“L’anno che si è chiuso è stato il più difficile per l’industria delle telecomunicazioni del nostro Paese: ci vorranno tempo e l’intervento di tante parti del sistema. Ma ci sono spiragli che possono far modificare lentamente questa situazione“.
A delineare il quadro di uno scenario che naviga ancora fra il bianco e il nero è Umberto de Julio, Presidente Quadrato della Radio, il quale entra nel merito delle vicende di cronaca del settore: “Uno di questi spiragli arriva dalla decisione di Tim di accettare l’offerta di Kkr, perché chiarisce il panorama e apre a una possibile integrazione della rete Tim con la rete Open Fiber, evitando una duplicazione di investimenti e costi. La parallela nascita di Opnet in WindTre, poi, aggiunge un altro tassello: pare che l’indirizzo italiano nel settore tlc sia ora quello del disaccoppiamento tra rete fissa e servizi. Che questo sia risultato di una logica industriale o uno stato di necessità per aspetti di regolamentazione e vincoli finanziari è secondario”. L’importante, lascia intendere de Julio, è che tutto questo avvenga.
Cresce l’interesse degli investitori e delle authorities sulle tlc
Allargando lo sguardo all’Europa, secondo de Julio, “sta succedendo qualcosa di interessante: leggendo i rapporti di alcuni operatori si nota un cambiamento di clima di alcuni investitori rispetto al mondo delle tlc, e in particolare su infrastrutture ed ex-incumbent. Si tratta del risultato di alcuni fatti successi di recente. Ad esempio l’operazione di Stc su Telefonica, l’ingresso in Vodafone di Niel, il deal Kkr su Tim: sono tutte operazioni che hanno acceso gli interessi degli investitori sulle infrastrutture. Altra cosa positiva è l’attesa di una maggior considerazione delle authorities sulle telecomunicazioni: vedi Germania, dove si parla di estensione delle licenze su spettro radio, vedi Uk, dove si parla di facilitazioni fiscali per investimenti nel digitale, vedi il passaggio dell’operazione Vodafone-Three in Gran Bretagna senza rilievi. Sono step importanti, che ci invitano a guardare con fiducia al futuro”, puntualizza il presidente.
AI: la vera sfida del futuro, ma Italia e Ue sono indietro
Poi c’è il tema dell’AI: sappiamo quanto possa essere importante per il nostro settore. Una sfida raccolta per prima dalle telco del Far East. L’esempio più eclatante è quello delle due compagnie, una sudcoreana e una di Singapore, che con Deutsche Telecom e l’operatore dell’Arabia Saudita – ovvero quattro operatori in tre continenti – hanno costituito un’alleanza che mira a condividere i costi ricerca e sviluppo per piattaforme di AI, ma anche a portare risultati di questi sviluppi verso altri operatori.

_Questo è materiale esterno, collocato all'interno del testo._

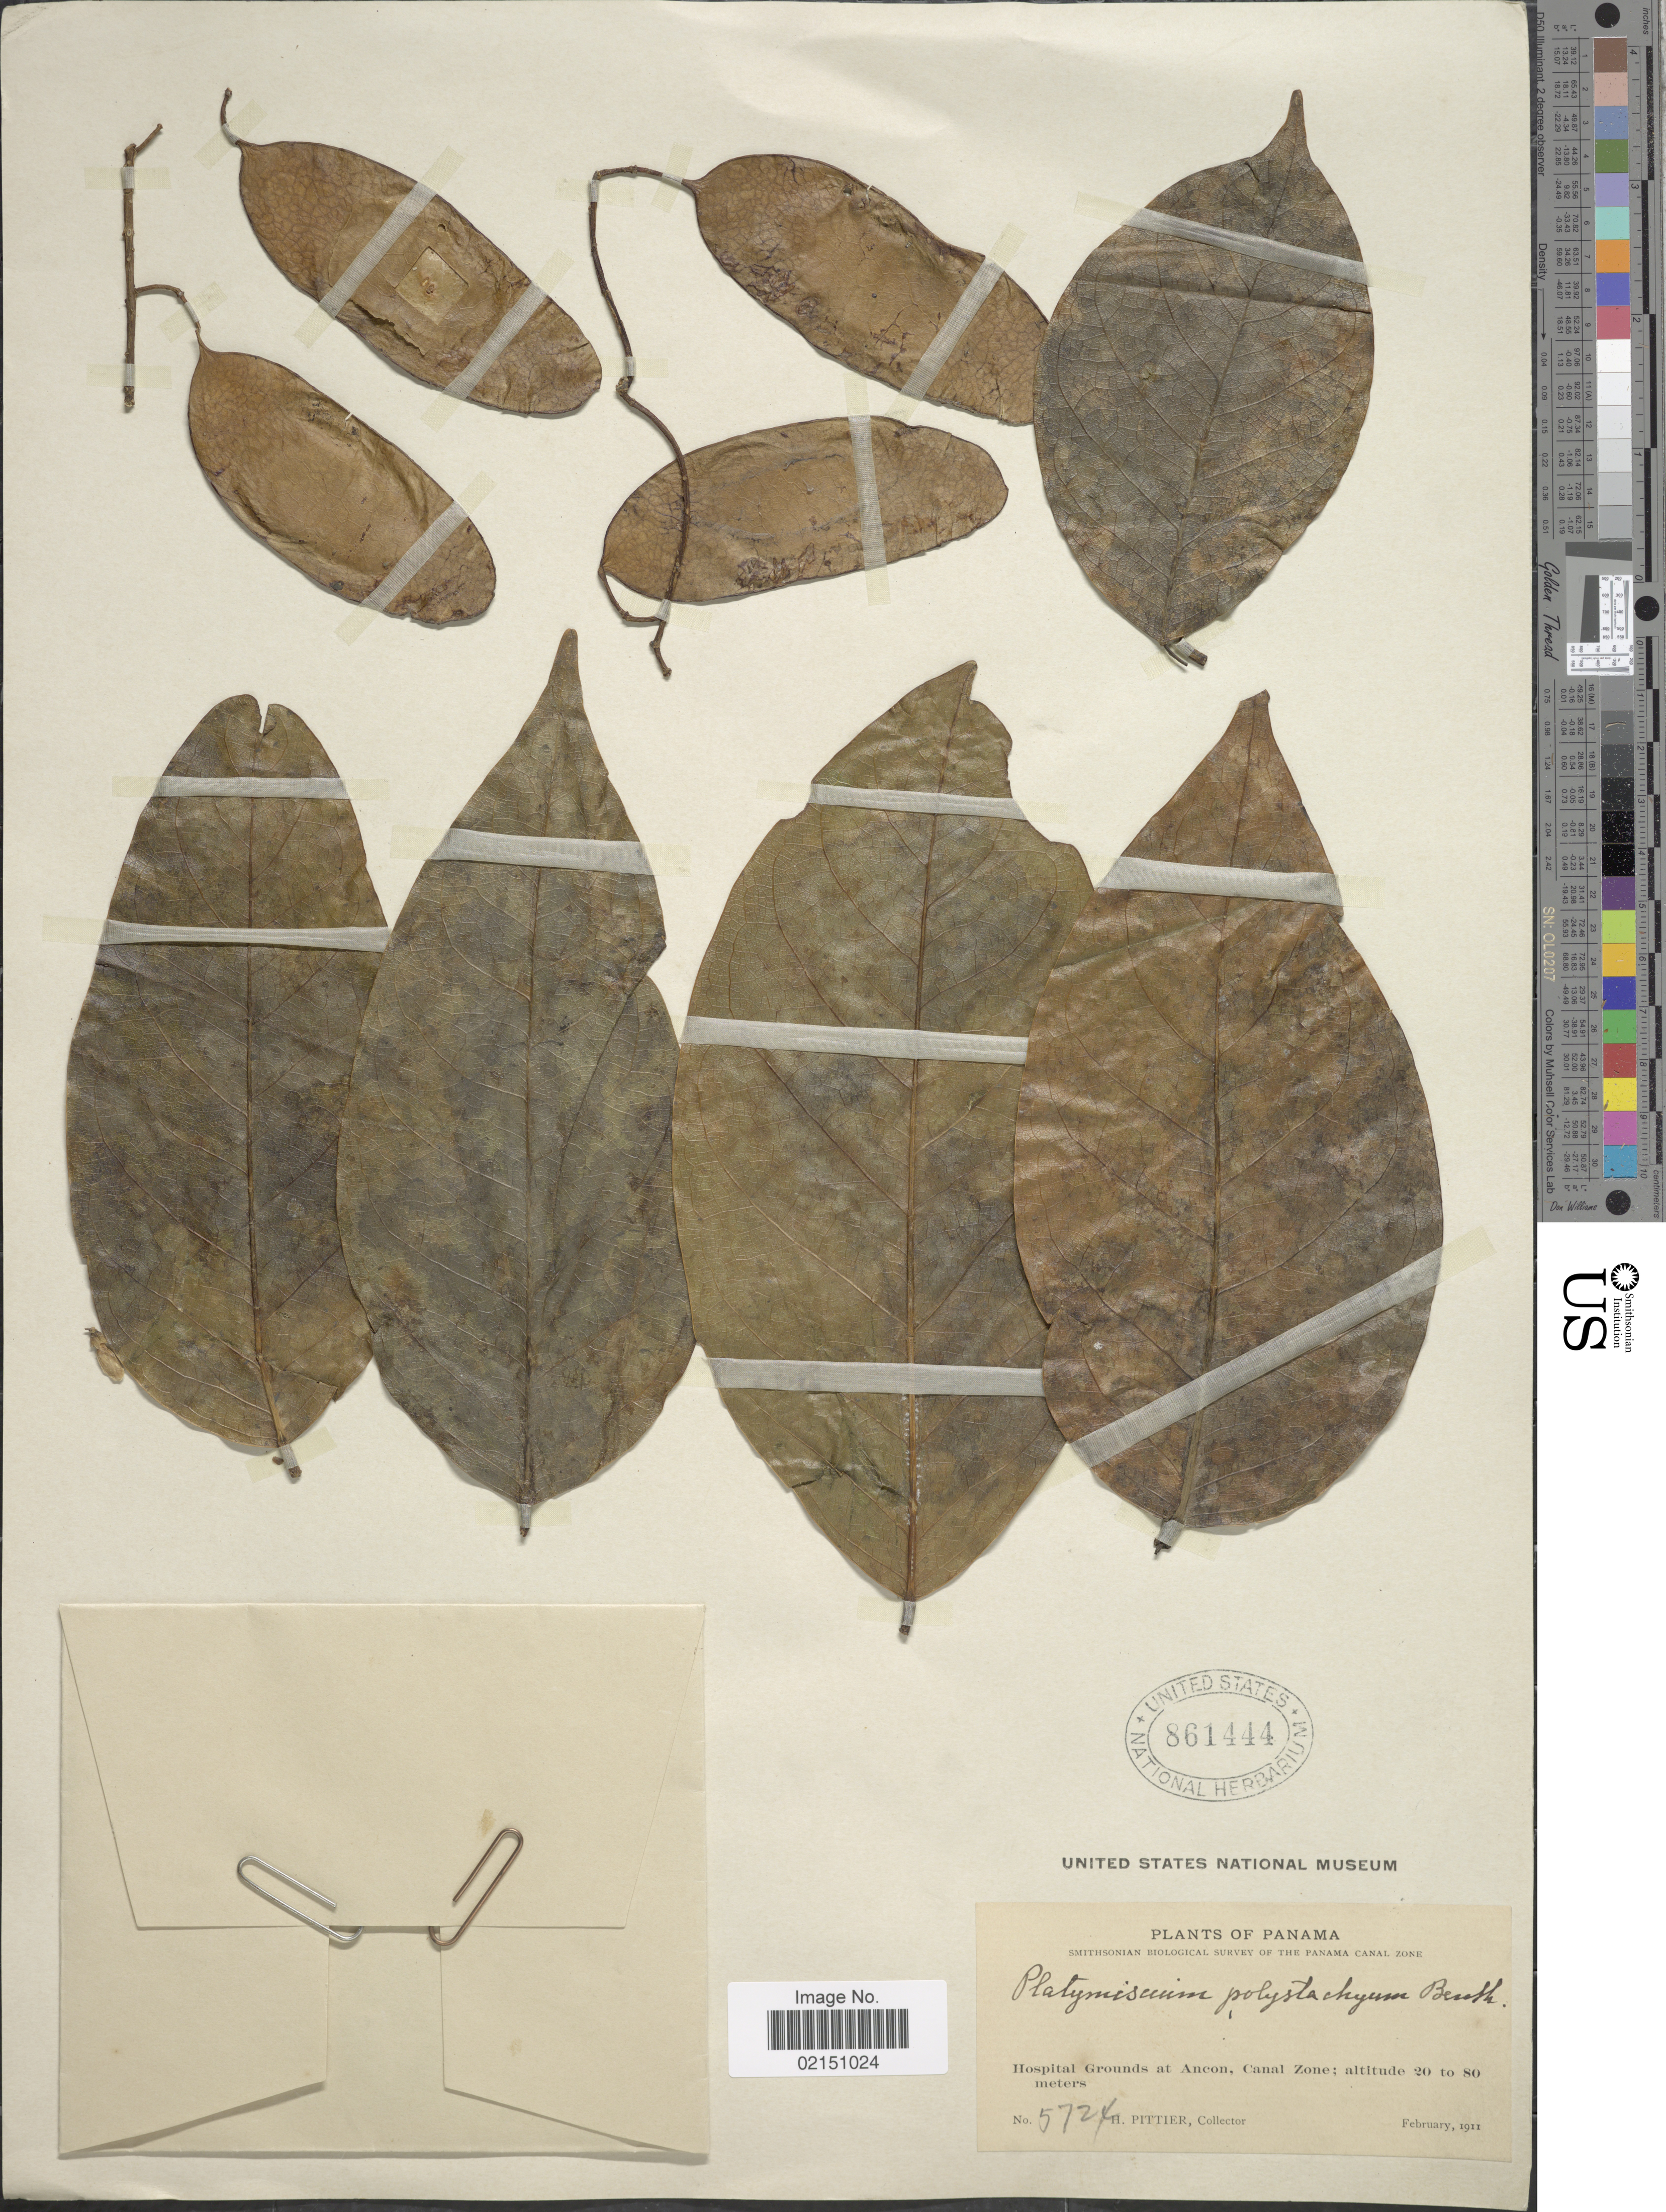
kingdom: Plantae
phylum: Tracheophyta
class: Magnoliopsida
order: Fabales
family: Fabaceae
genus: Platymiscium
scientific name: Platymiscium pinnatum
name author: (Jacq.) Dugand G.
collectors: H. F. Pittier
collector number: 5724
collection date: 1911-02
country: Panama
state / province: Colón / Panamá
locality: Hospital Grounds at Ancon, Canal Zone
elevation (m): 20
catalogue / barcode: US 861444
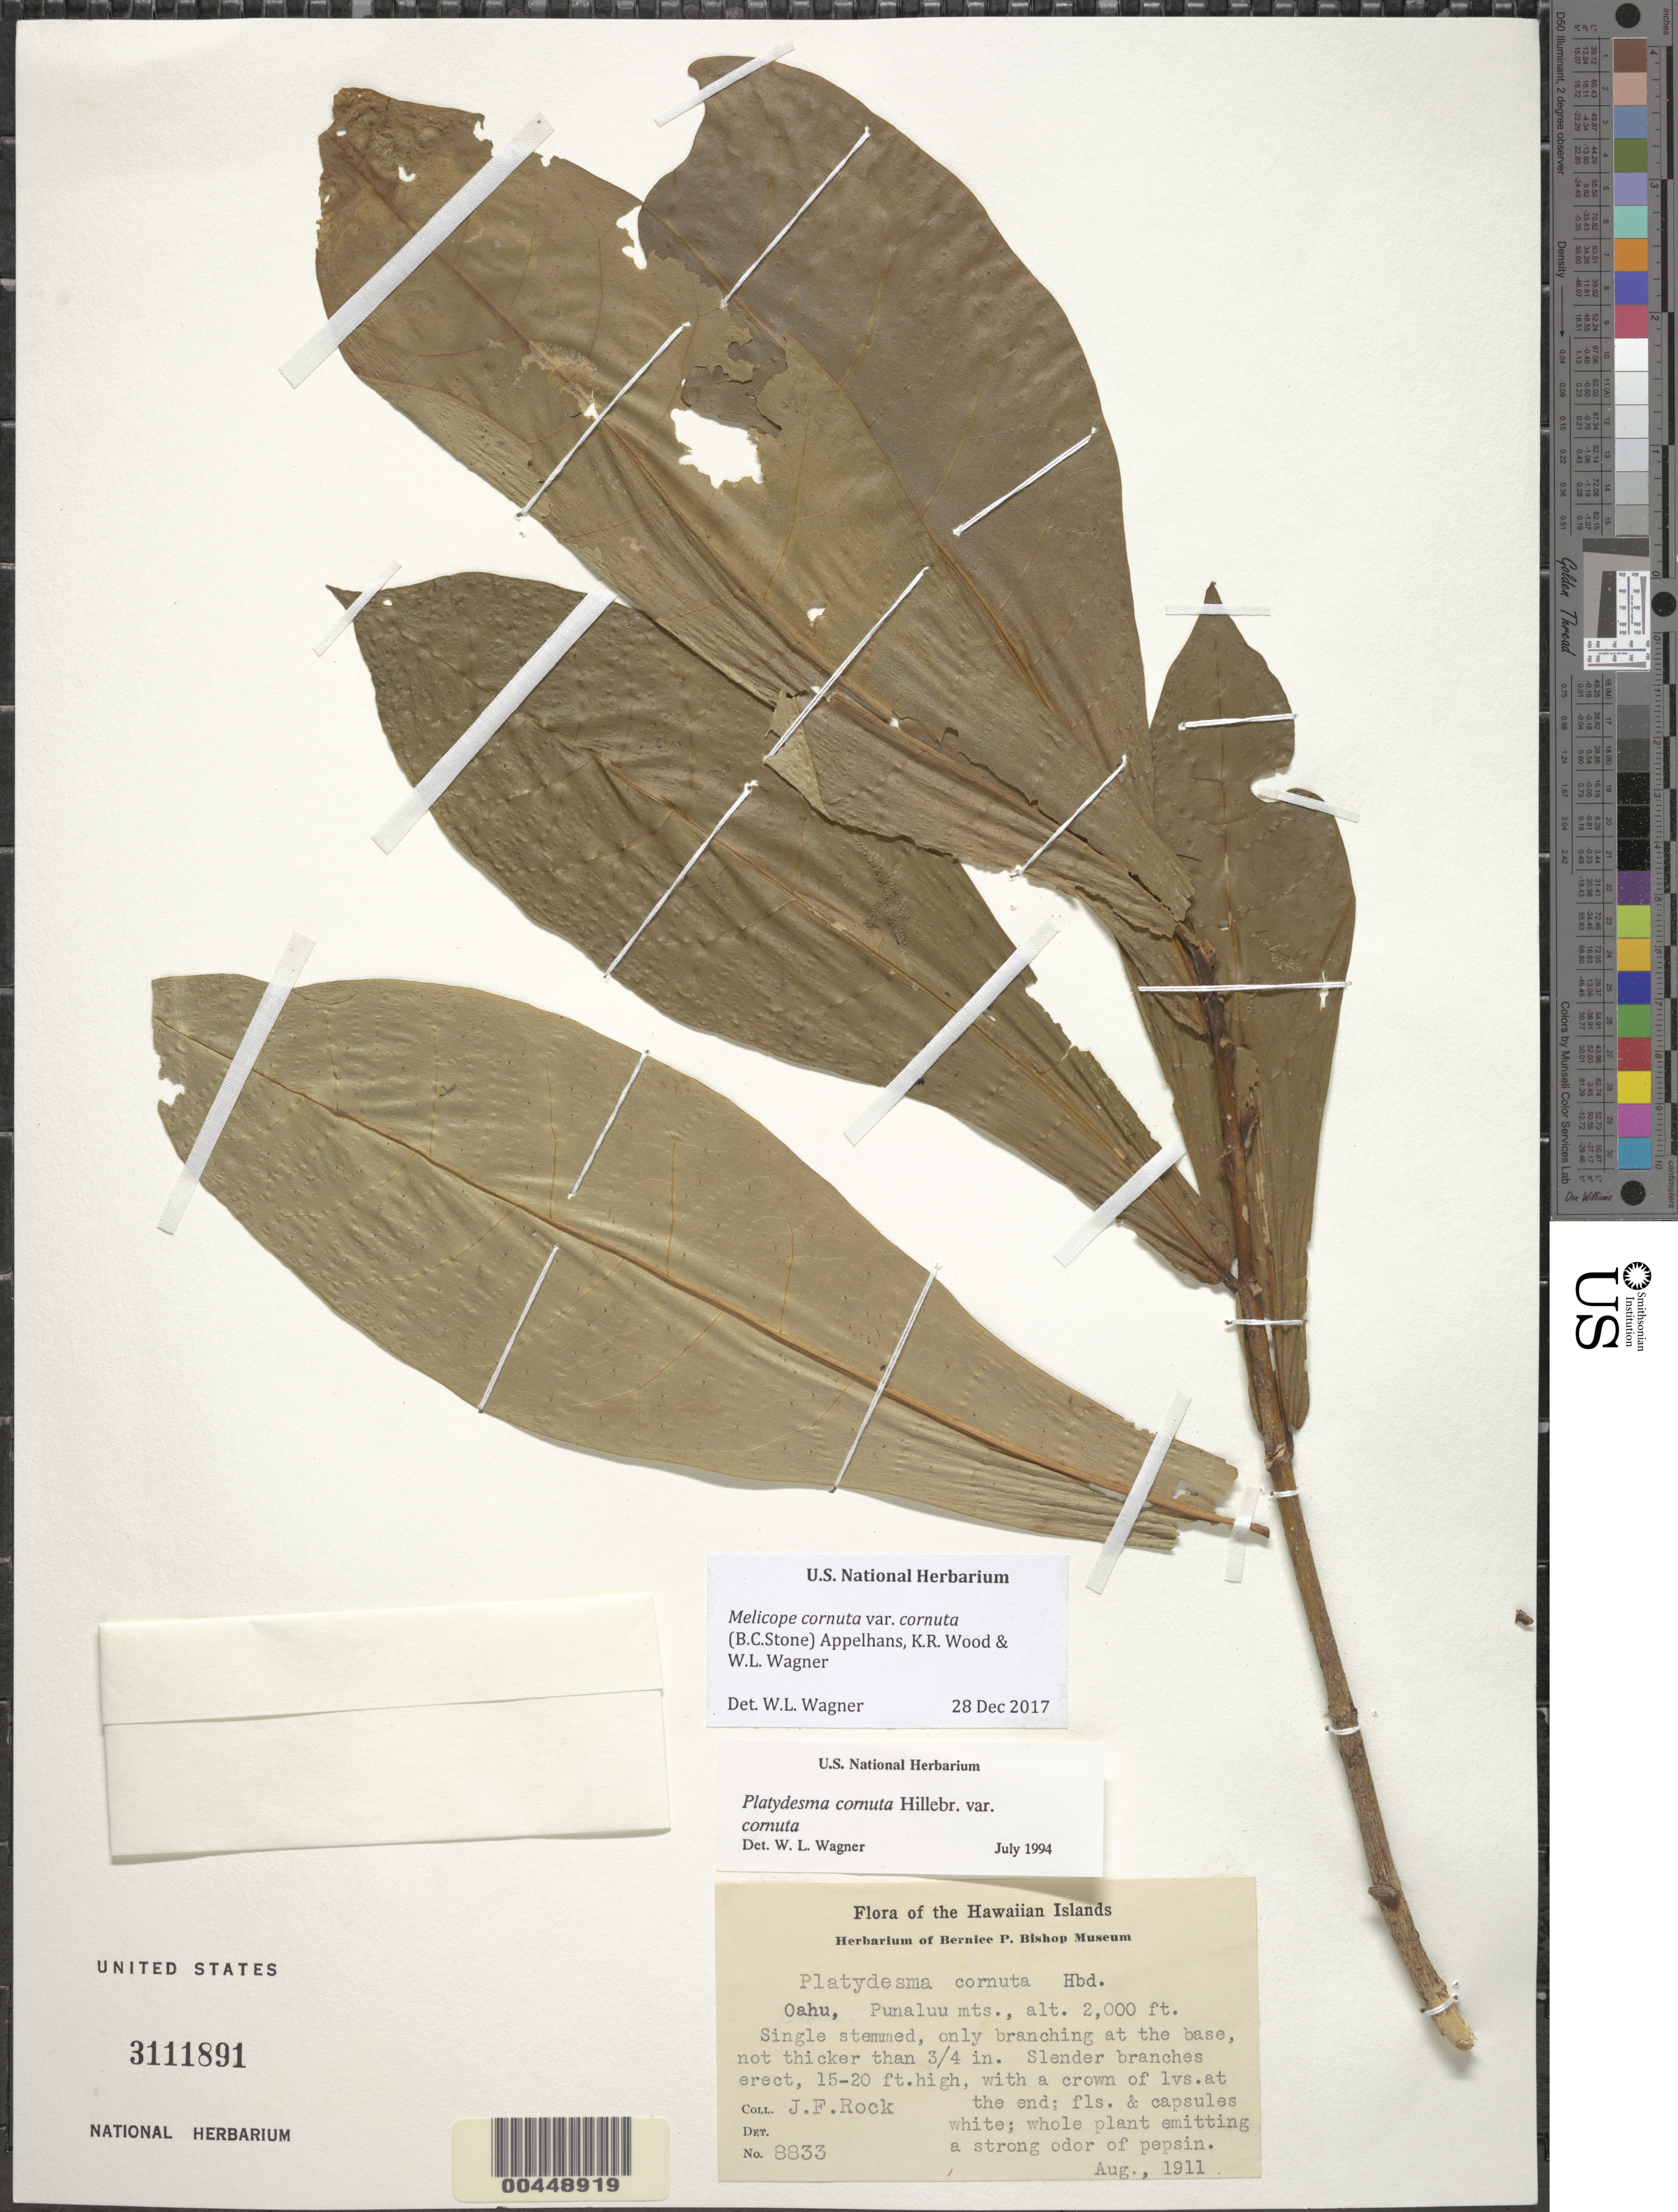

Meno regolamentazione, più ricerca e sviluppo
Su questo fronte c’è in tutto il mondo grande fermento. E l’Europa non è esclusa: “In Italia – chiarisce de Julio – ci sono le iniziative di Fastweb, Iliad, il rapporto Tim. Ma la sensazione è che l’Italia e l’Europa stiano accumulando un po’ di ritardo rispetto Asia e Usa, concentrandosi più sulla regolamentazione. Sembriamo più preoccupati di creare limiti agli altri che di supportare noi stessi: dovrebbe invece esserci uno sforzo europeo per sostenere lo sviluppo di piattaforme AI, senza che le telco debbano acquisire tecnologie da altre parti”.
Insomma, l’evoluzione sarà difficile e comporterà trasformazioni epocali. “Ripenso al periodo di successo del Gsm, quando gli operatori europei rinunciarono a idee di sviluppi autonomi e si misero d’accordo per una soluzione europea che poi ebbe successo in tutto il mondo – conclude de Julio – Ecco: oggi sogno uno sviluppo di piattaforme AI supportate dall’Unione europea, in cui gli operatori possano riprendere un loro ruolo e creare sviluppo e margini crescita per il futuro”.